Kapanış jeneriğinde dinlediğimiz, 1968 tarihli Nina Simone şarkısı “Ain’t Got No, I Got Life”, aslında “Hair” müzikali için yazılan iki şarkının (“Ain’t Got No” ve “I Got Life”) usta yorumcu için yeniden düzenlenerek bir araya getirilmesi ile oluşturulan ilginç bir parça. Nora Fingscheidt’in bu şarkıyı seçmesi ve kullanması çok yerinde olmuş filmin öyküsünü düşündüğümüzde. Şarkının ilk bölümü ev, para, arkadaş, iş ve aşk gibi pek çok unsur yanında annesinin de olmadığını söyleyen bir kişinin ağzından söylenir; ikinci bölümde ise gözleri, beyni, saçı, kolları, kanı ve yaşamı olan birinin kararlı duruşu çıkar karşımıza. Şarkı gerçekten de Fingscheidt’in yarattığı Benni karakteri için yazılmış adeta; bu bağlamda final bir bakıma bu şarkının da bir görsel özeti olmuş sanki.

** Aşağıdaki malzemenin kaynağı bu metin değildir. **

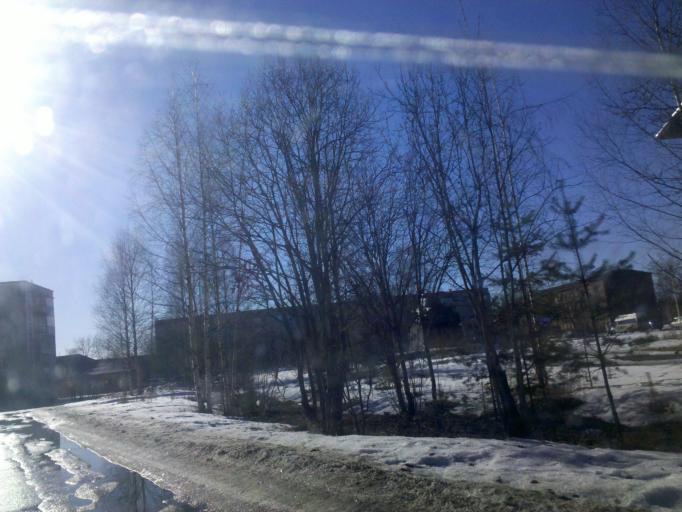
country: RU
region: Republic of Karelia
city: Medvezh'yegorsk
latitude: 62.9153
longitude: 34.4755
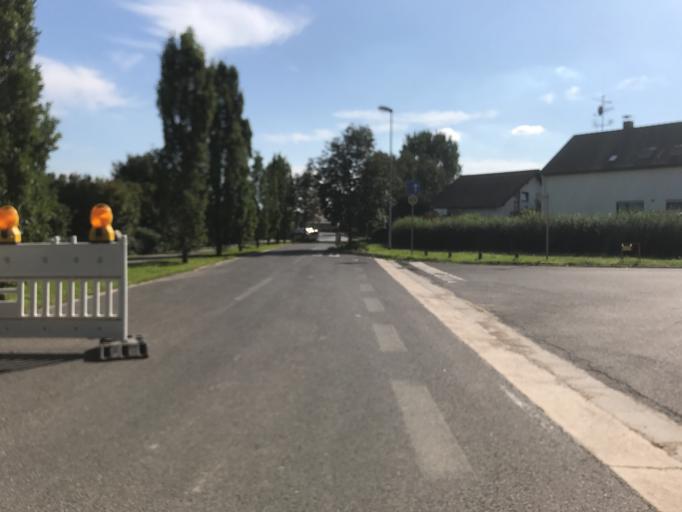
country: DE
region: Hesse
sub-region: Regierungsbezirk Darmstadt
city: Eltville
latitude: 50.0113
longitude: 8.1025
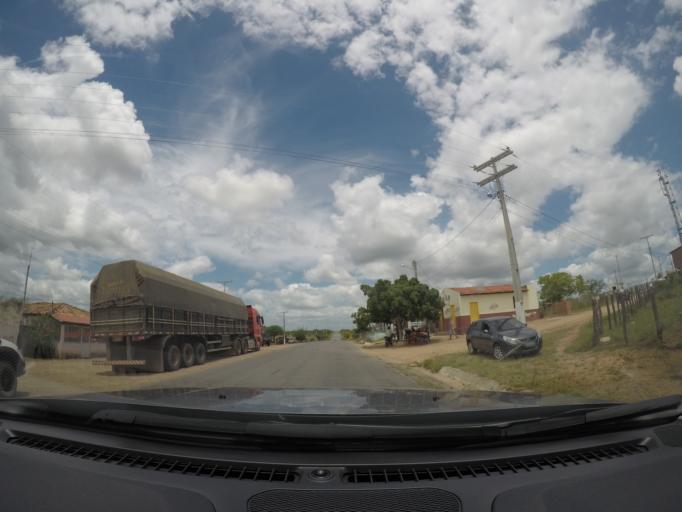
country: BR
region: Bahia
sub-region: Ipira
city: Ipira
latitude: -12.3020
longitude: -39.8950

Nora Fingscheidt yukarıda anılan evsiz kadınlar barınağında tanık olduklarını bir belgesel ile değil, bir kurgu öykü ile anlatmayı seçmiş ve bunu şu sözlerle ifade etmiş. “Çılgın, enerjisi yüksek ve gerçek olduğunu iddia etmeyen bir görsel ve işitsel sinema deneyimi yaratmak istedim. Gerçek çok daha kötü”. Bu “çok daha kötü”yü düşünmeye yönelten bir gücü olan yapıtın etkileyiciliğinde başta Helena Zengel olmak üzere, oyuncuların önemli payları var. Görüntü yönetmeni Yunus Roy Imer’in kamerasının pek çok sahnede karakterlerin arasında dolanıyor gibi hareket etmesi bu performansları daha da etkileyici kılıyor. Zengel ile hem öncesinde hem çekimler boyunca yakın bir ilişki kuran yönetmen, Benni karakterini onunla birlikte inşa etmiş bir bakıma ve Zengel’in birbirinden güç sahneleri olan ve kolayca abartılmaya müsait bir rolü, hayli olgun ve adeta dışavurumcu bir performansla canlandırmasına giden yolu açmış. Micha rolündeki Albrecht Schuch, Zengel’in aksine çok daha sade bir oyunculukla benzer bir başarı elde ederken; anneyi canlandıran Lisa Hagmeister karakterinin sevgi ve güçsüzlük dolu ruh halini ve içinde bulunduğu çıkmazı; görevli Bafané’yi oynayan Gabriela Maria Schmeide ise karakterinin çırpınışlarını ikna edici bir biçimde getiriyor karşımıza.
Anne-çocuk ilişkisi başta olmak üzere aile kavramı altında ele alınabilecek tüm ilişkilerin çetrefil yapısını ham bir gerçeklikle karşımıza getirmesi, geçmişteki travmaları sert ve çok kısa görüntülerle sergileyen ve öykü boyunca sık sık hareketlenen ilginç kurgusu (Stephan Bechinger, Iman Rahimi ve Julia Kovalenko), pembeyi daha önce hiç tanık olmadığımız bir şekilde rahatsız ediciliğin parçası yapması ve Gürtler’in görsellikte zaman zaman tanık olduğumuz “kontrol dışına çıkmaya” çarpıcı bir şekilde uyan müzikleri ile de kesinlikle ilgiyi hak eden bir çalışma bu.